Transcribe exactly, and only, the lines that fall between the line containing "CS-649: present -> none" and the last line of the material, both ends included, omitting any pictures.
Start of Block
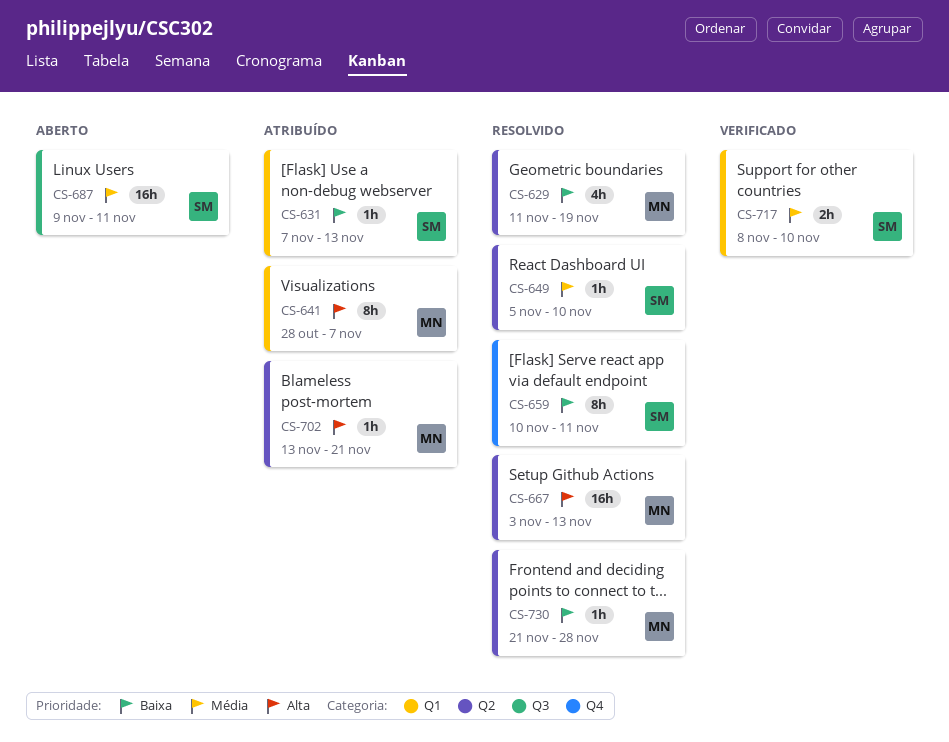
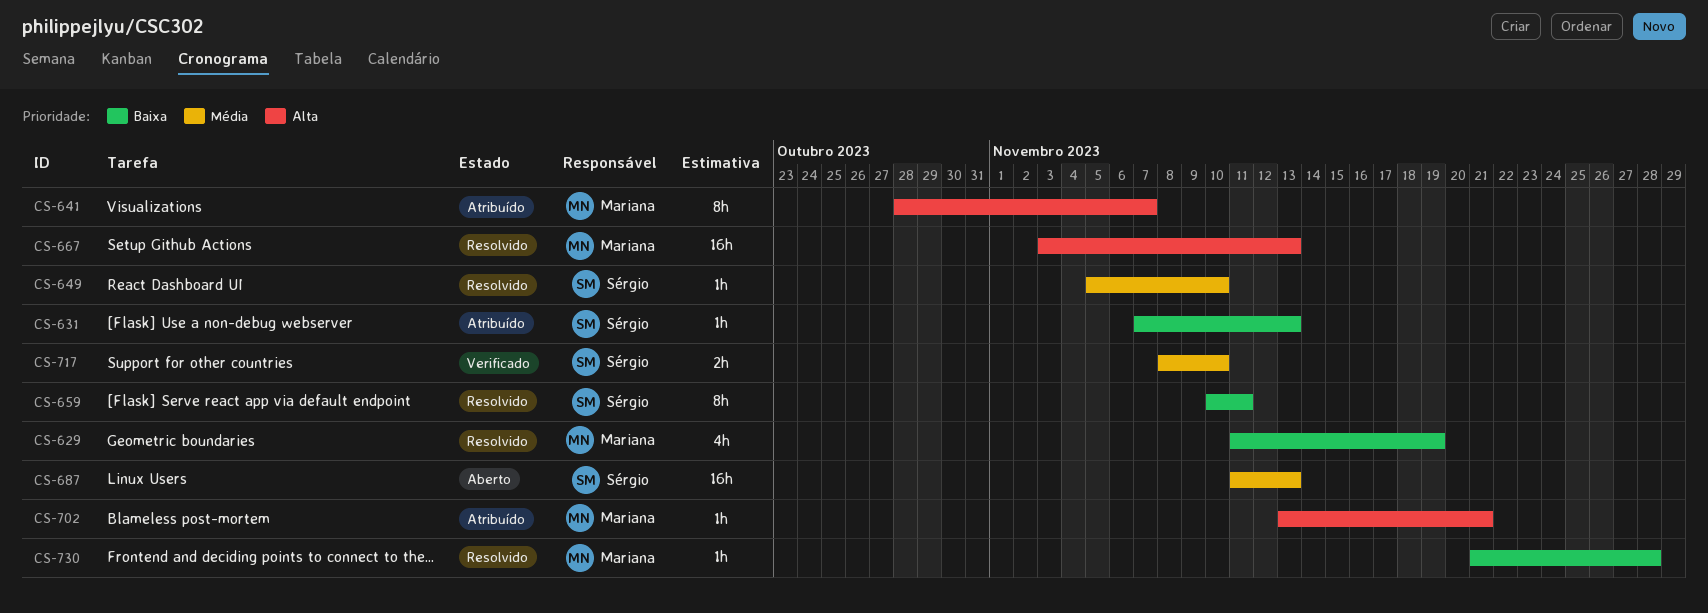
CS-687, start: Nov 9 -> Nov 11
CS-687, due: Nov 11 -> Nov 13

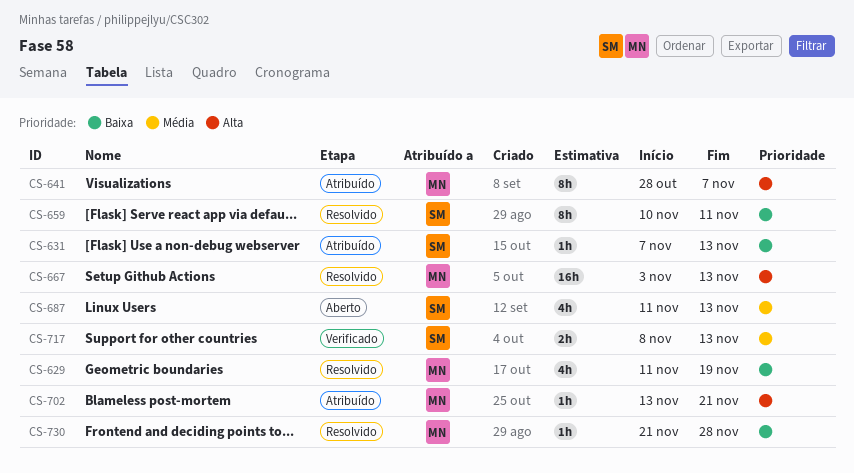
CS-649: present -> none
CS-687, estimate: 16h -> 4h
CS-717, due: Nov 10 -> Nov 13

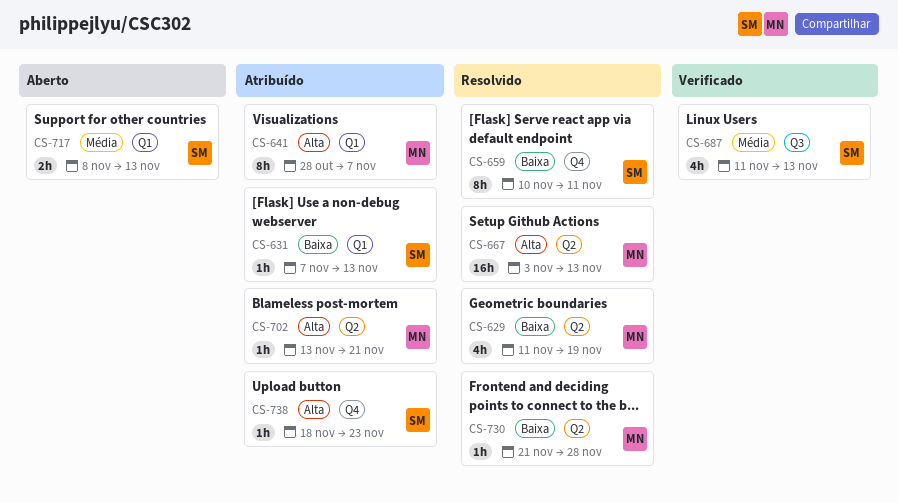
CS-687, status: Aberto -> Verificado
CS-717, status: Verificado -> Aberto
CS-738: none -> present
End of Block
• WRITTEN RESPONSE:
CS-649: present -> none
CS-687, estimate: 16h -> 4h
CS-717, due: Nov 10 -> Nov 13

CS-687, status: Aberto -> Verificado
CS-717, status: Verificado -> Aberto
CS-738: none -> present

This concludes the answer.